Comparision between SRILM and CMU
Andreas Stolcke
stolcke at speech.sri.com
Tue Sep 3 09:25:11 PDT 2002
In message <B0793DB946E52942A49C1E8152A1358CE68BC1 at leo.wins.fb.sony.de>you wrot
e:
> Hi all,
>
> I have a general question about the toolkit. I have just started using this
> SRILM toolkit, before I always used CMU toolkit, so I wanted to do a
> comparision between the language models created with one and with the other
> toolkit. So I created language models with the same corpus using both
> toolkits, and I compute the perplexities with each toolkit (I mean, that I
> use the same toolkit for creation and evaluation of the perplexity) and the
> perplexities were quite different always better for the SRILM, so then I
> tried to compute the perplexities of the CMU language models with the SRILM
> toolkit and then I got strange results, since most of the time the
> performance of the same CMU language model was better when computing the
> perplexity with SRILM instead of CMU, except for one case were the value
> that the SRILM gave was extremely high. After this, I did it the other way
> arround, I used the CMU to evaluate the SRILM language models, and after
> some trouble because of the format and some special requeriments of the CMU
> toolkit, I got worse results when using the CMU toolkit for evaluating the
> perplexity of the SRILM language models (and when the text used for
> evaluating perplexity contained OOV words, CMU gave an error.) My question
> is what is the difference in the computation of perplexity in the two
> toolkits. And also what is the meaning of the "ppl1" that SRILM toolkit
> gives.
Marta,
I think what you are doing is an excellent idea, and I'm sure people here
would like to see the results, once you figured out the bugs.

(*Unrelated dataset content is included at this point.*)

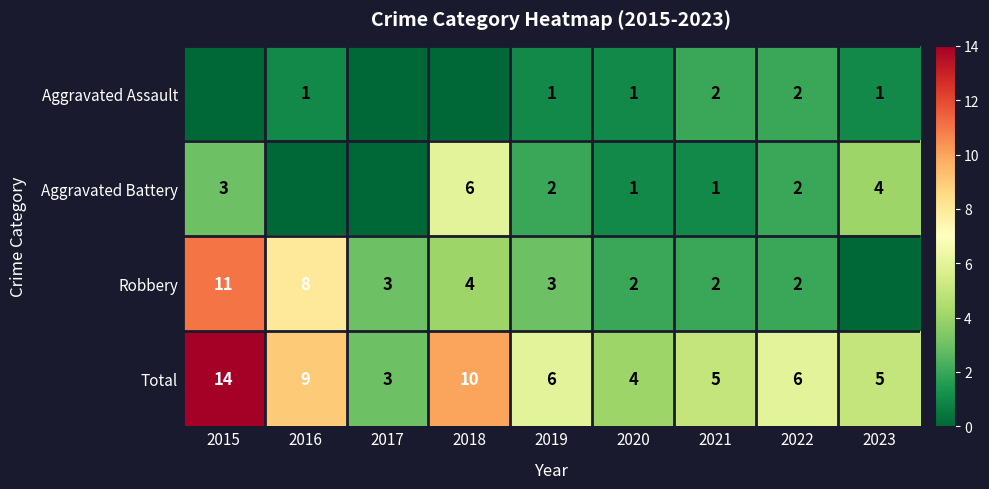

Which has a higher value, 2022 or 2023?

2022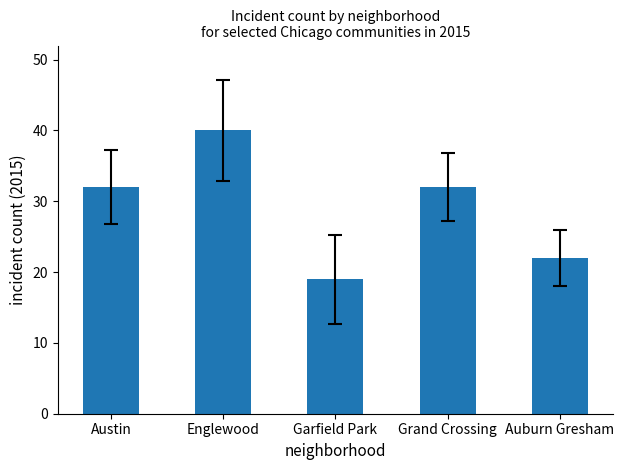

What is the approximate value at Garfield Park, to the nearest 5?

20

Regarding your last question: ppl1 is the perplexity excluding
end-of-sentence tokens. That is, you normalize the total log likelihood
by the number of words, rather than (number of words + number of </s> tags)
for computing perplexity. This is a little more meaningful (though not
perfect) when comparing perplexities on test sets that follow different
rules for sentence segmentation.
About the discrepancies between CMU and SRI toolkits: I think the only
way to resolve this is to dump out the word-level probabilities and
compare them one-by-one. This should allow you to tell how the two
differ in their perplexity computation. In SRILM, you can use
ngram -debug 2 -ppl for this. My suspicion is that it has something to do
with the way OOV words are handled.
Also, I'd be interested to know what prevented the SRILM-built LM
from working with the CMU tools. If it's something simple we will
fix it (unless it is clearly a CMU bug).